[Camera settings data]
- - -
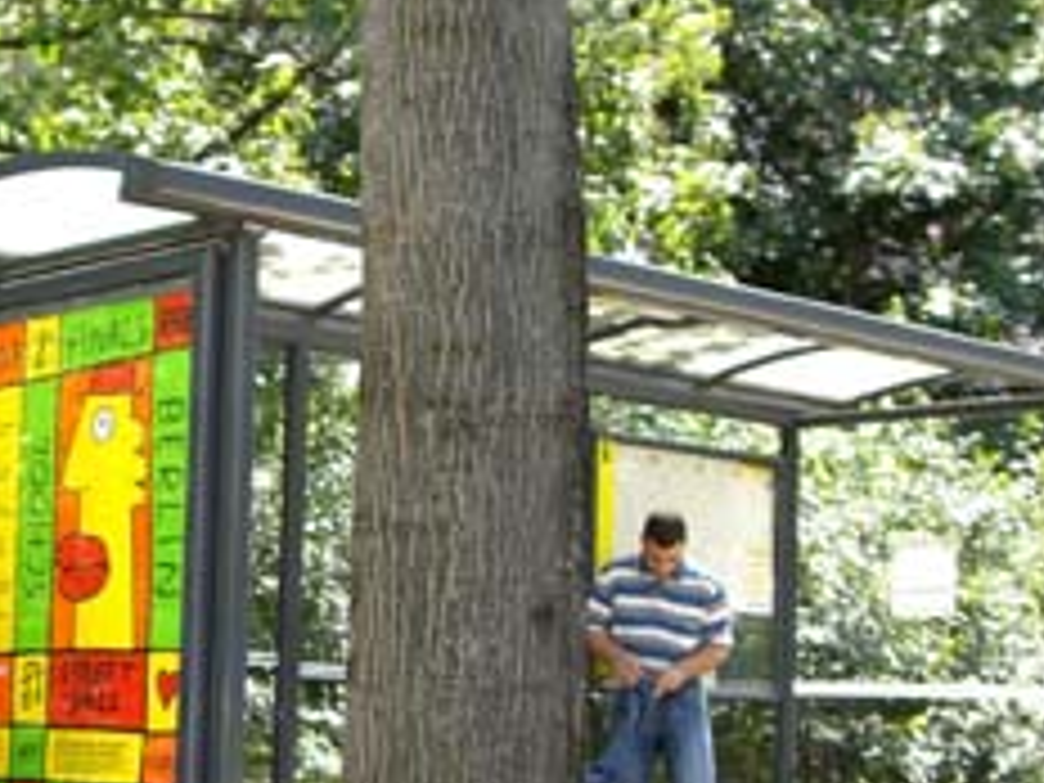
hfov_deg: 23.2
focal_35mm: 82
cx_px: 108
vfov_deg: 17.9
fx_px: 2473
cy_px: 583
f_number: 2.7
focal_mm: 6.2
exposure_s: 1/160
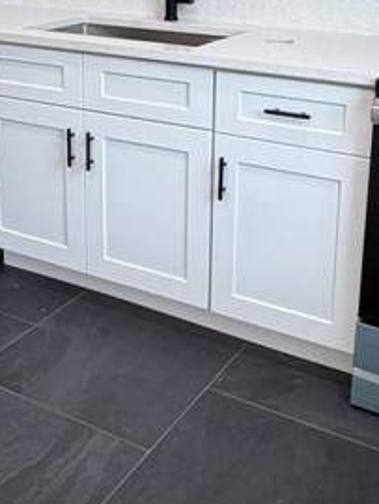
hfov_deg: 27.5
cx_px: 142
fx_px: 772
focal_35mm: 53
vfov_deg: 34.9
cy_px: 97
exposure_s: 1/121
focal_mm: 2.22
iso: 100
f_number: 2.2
- - -
Each record above needs to be copied exactly, with images left out.

» **WRITTEN REPLY**:
hfov_deg: 23.2
focal_35mm: 82
cx_px: 108
vfov_deg: 17.9
fx_px: 2473
cy_px: 583
f_number: 2.7
focal_mm: 6.2
exposure_s: 1/160
hfov_deg: 27.5
cx_px: 142
fx_px: 772
focal_35mm: 53
vfov_deg: 34.9
cy_px: 97
exposure_s: 1/121
focal_mm: 2.22
iso: 100
f_number: 2.2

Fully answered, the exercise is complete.